### What to produce
In the entries that follow, how many lines include "shamt"? Give the number and nothing else.
*** Data section Section Begins ***
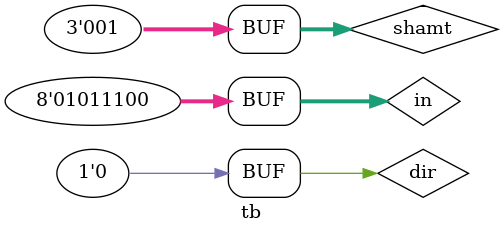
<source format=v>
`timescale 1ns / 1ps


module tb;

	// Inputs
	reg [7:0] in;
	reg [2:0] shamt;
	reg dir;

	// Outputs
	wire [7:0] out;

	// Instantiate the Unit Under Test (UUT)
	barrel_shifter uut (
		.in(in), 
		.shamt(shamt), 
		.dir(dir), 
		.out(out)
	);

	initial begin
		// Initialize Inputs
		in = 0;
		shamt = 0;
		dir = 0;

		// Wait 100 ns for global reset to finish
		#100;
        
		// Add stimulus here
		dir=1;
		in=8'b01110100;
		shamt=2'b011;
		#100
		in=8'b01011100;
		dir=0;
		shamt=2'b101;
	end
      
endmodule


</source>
*** Data section Section Ends ***
### Solution for this exercise
5